L'Aquila, futuro avvolto nel mistero: soci in fuga e rivoluzione tecnica
Mentre il verdetto del campo ha ormai emesso le sue sentenze negative per L'Aquila, con una stagione che da mesi appare compromessa a causa di una lunga serie di risultati deludenti, l'attenzione della piazza si sta spostando con prepotenza verso le dinamiche interne alla gestione del club.
Il nodo centrale riguarda la composizione della compagine sociale in vista della prossima annata sportiva, un tema che sta agitando le acque dietro le quinte del sodalizio rossoblù, dove l'incertezza regna sovrana e le manovre per il futuro sono già entrate nel vivo.
Attualmente, il pacchetto azionario vede la Baiocco Holding, espressione della componente romana della proprietà, detenere il 49% delle quote complessive della società, ma la sua permanenza all'interno del progetto tecnico e dirigenziale appare tutt'altro che scontata per il lungo periodo.
Sebbene non si prevedano scossoni immediati o disimpegni prima della naturale conclusione dell'attuale campionato, le indiscrezioni che filtrano dall'ambiente aquilano suggeriscono una possibile separazione al termine della stagione, con la holding che potrebbe decidere di fare un passo indietro.

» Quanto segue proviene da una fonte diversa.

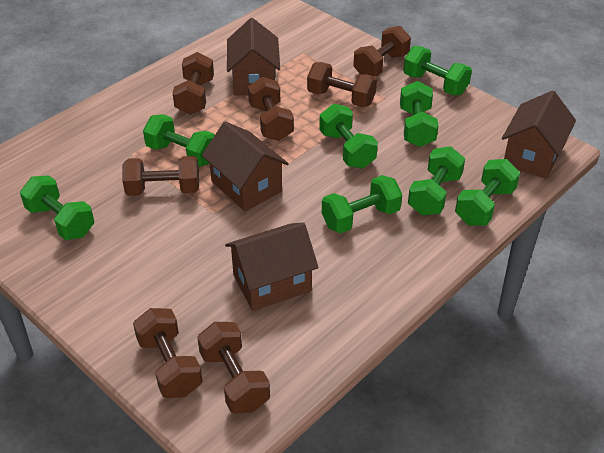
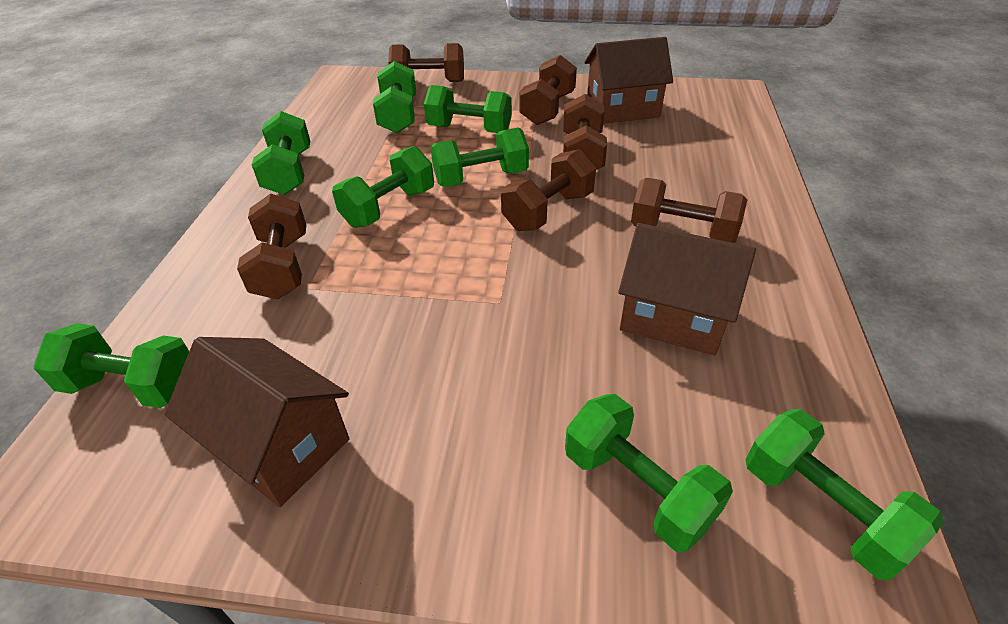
brown dumbbell: [122,156,199,196] [133,308,203,398] [172,52,214,115] [197,322,270,414] [248,77,294,141] [307,62,377,107] [353,26,411,77] = 7 -> [237,193,306,299] [388,43,464,82] [501,149,596,231] [519,55,577,125] [563,94,607,170] [631,178,747,243] = 6
brown house: [202,121,289,212] [225,222,319,311] [227,18,280,96] [502,91,576,179] = 4 -> [165,337,349,507] [584,37,673,124] [618,223,756,355] = 3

In questo scenario di transizione, i vertici del club si starebbero già muovendo con discrezione per individuare e coinvolgere nuovi investitori o partner economici che possano affiancare la proprietà attuale o subentrare nelle quote eventualmente lasciate libere dalla parte romana.
Le prossime settimane saranno dunque determinanti per definire l'assetto gestionale e capire chi avrà la responsabilità di guidare il rilancio sportivo della città, cercando di dare stabilità a una struttura che necessita di basi solide per ripartire dopo le recenti amarezze.
Parallelamente alle vicende burocratiche e amministrative, rimane totalmente aperta la questione relativa alla guida tecnica e alla direzione sportiva, due tasselli fondamentali che al momento risultano essere dei veri e propri rebus per la dirigenza rossoblù.
Il destino della panchina è legato a doppio filo a quello societario: la conferma di Mauro Chianese non appare affatto scontata e molto dipenderà dai programmi che verranno stilati una volta chiarito il quadro della proprietà, senza dimenticare la necessità di individuare un nuovo direttore sportivo. A scriverlo è SportAbruzzo.com.